Una didattica della coscienza mette insieme tutte le altre: dall’indignazione
trae la forza morale, dal ribrezzo la capacità di riconoscere il male, dalla
pietà la compassione, dalla conoscenza la libertà.
È
la didattica che non si ferma al “sapere”, ma arriva al “capire” e al
“sentire”.
Una
pedagogia per il nostro tempo
Viviamo
in un’epoca che sembra aver perso il senso del limite e della vergogna.
Le parole vengono svuotate, la storia piegata, la memoria usata come strumento
politico.

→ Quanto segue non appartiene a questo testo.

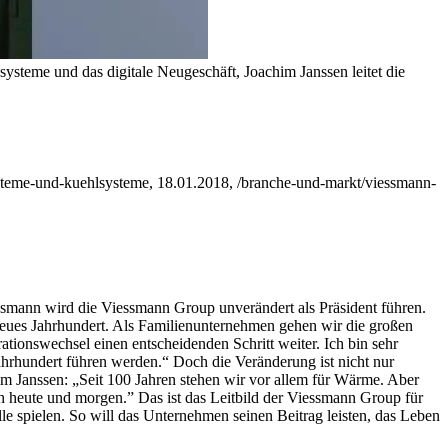
ysteme und das digitale Neugeschäft, Joachim Janssen leitet die
ysteme-und-kuehlsysteme, 18.01.2018, /branche-und-markt/viessmann-
smann wird die Viessmann Group unverändert als Präsident führen.
neues Jahrhundert. Als Familienunternehmen gehen wir die großen
ionswechsel einen entscheidenden Schritt weiter. Ich bin sehr
hrhundert führen werden.“
Doch die Veränderung ist nicht nur
im Janssen: „Seit 100 Jahren stehen wir vor allem für Wärme. Aber
on heute und morgen.”
Das ist das Leitbild der Viessmann Group für
e spielen. So will das Unternehmen seinen Beitrag leisten, das Leben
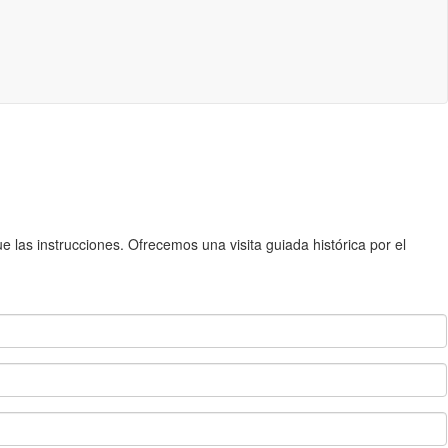
 las instrucciones. Ofrecemos una visita guiada histórica por el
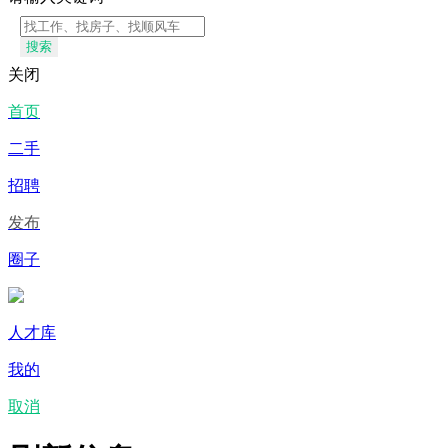
搜索
关闭
首页
二手
招聘
发布
圈子
人才库
我的
取消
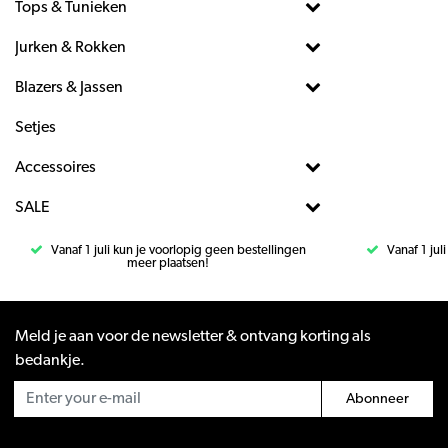
Tops & Tunieken
Jurken & Rokken
Blazers & Jassen
Setjes
Accessoires
SALE
Vanaf 1 juli kun je voorlopig geen bestellingen
Vanaf 1 jul
meer plaatsen!
Meld je aan voor de newsletter & ontvang korting als
bedankje.
Abonneer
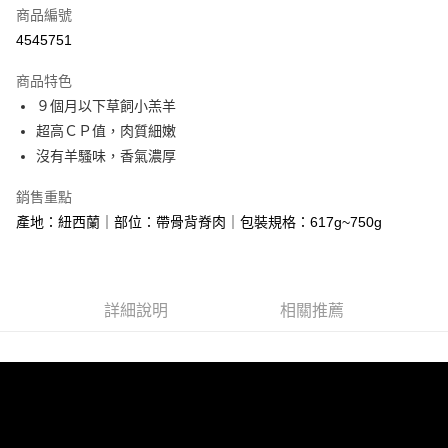
商品編號
LINE Pay
4545751
Apple Pay
商品特色
街口支付
９個月以下草飼小羔羊
超高ＣＰ值，肉質細嫩
悠遊付
沒有羊騷味，香氣濃厚
Google Pay
銷售重點
大哥付你分期
產地：紐西蘭｜部位：帶骨背脊肉｜包裝規格：617g~750g
相關說明
【大哥付你分期使用說明】
AFTEE先享後付
1.本服務由台灣大哥大提供，台灣大哥大用戶可立即使用無須另外申請。
2.付款方式選擇「大哥付你分期」，訂單成立後會自動跳轉到大哥付的交易
相關說明
詳細說明
相關推薦
流程，驗證手機門號後，選擇欲分期的期數、繳款截止日，確認付款後即完
【關於「AFTEE先享後付」】
成交易。
ATM付款
AFTEE先享後付是「在收到商品之後才付款」的支付方式。 讓您購物簡單
3.實際核准額度、可分期數及費用金額請依後續交易確認頁面所載為準。
便利好安心！
4.訂單成立30分鐘內，如未前往確認交易或遇審核未通過，訂單將自動取
貨到付款
１．簡單：不需註冊會員、不需綁卡、不需儲值。
消。如遇「轉專審核」未通過狀況，表示未達大哥付你分期系統評分，恕無
２．便利：只要手機號碼，簡訊認證，即可結帳。
法說明評估內容。
３．安心：先確認商品／服務後，再付款。
【繳款方式說明】
運送方式
1.分期款項不併入電信帳單，「大哥付你分期」於每月結算日後寄送繳費提
【「AFTEE先享後付」結帳流程】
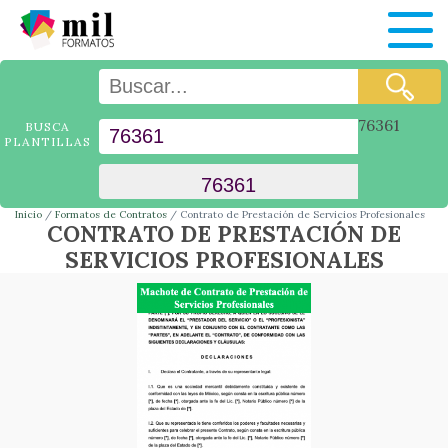
76361
BUSCA
PLANTILLAS
Inicio
Formatos de Contratos
Contrato de Prestación de Servicios Profesionales
CONTRATO DE PRESTACIÓN DE
SERVICIOS PROFESIONALES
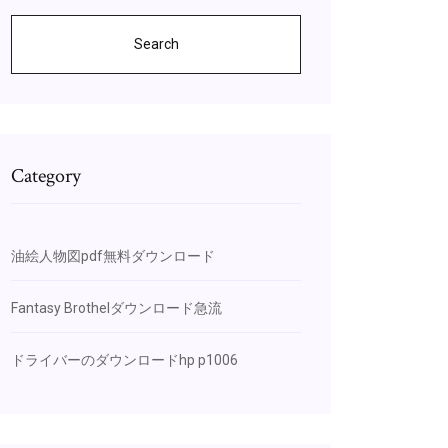
Search
Category
油絵人物図pdf無料ダウンロード
Fantasy Brothelダウンロード急流
ドライバーのダウンロードhp p1006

In questo deserto emotivo, la scuola ha il compito più alto: ricostruire
l’alfabeto dei sentimenti morali.
Serve
un nuovo umanesimo educativo, in cui la cultura non sia solo trasmissione di
nozioni, ma trasformazione interiore, esperienza di libertà e di
responsabilità.
Insegnare
la matematica, la storia, la letteratura o la scienza deve significare anche
insegnare a provare emozione, a reagire, a commuoversi.
Educare
a sentire per imparare a vivere
Una
scuola che non insegna a sentire è una scuola che prepara tecnici, non uomini.
L’indignazione,
il ribrezzo, la pietà, la coscienza non sono accessori dell’educazione: ne sono
il cuore pulsante.
Nei
banchi dove si apprende la libertà, si deve anche imparare a dire “basta”
davanti al male, a chinarsi davanti al dolore, a custodire la verità, a sentire
il peso e il valore delle proprie azioni.
Solo
così l’educazione diventa atto di civiltà.
E
allora sì, possiamo dire che ogni viaggio della memoria, ogni lezione di
storia, ogni lettura di un testo che racconta la sofferenza, non serve solo a
“sapere”, ma a diventare uomini capaci di provare vergogna davanti al
male e responsabilità davanti alla vita.
Perché
educare a sentire è l’unico modo per imparare davvero a vivere.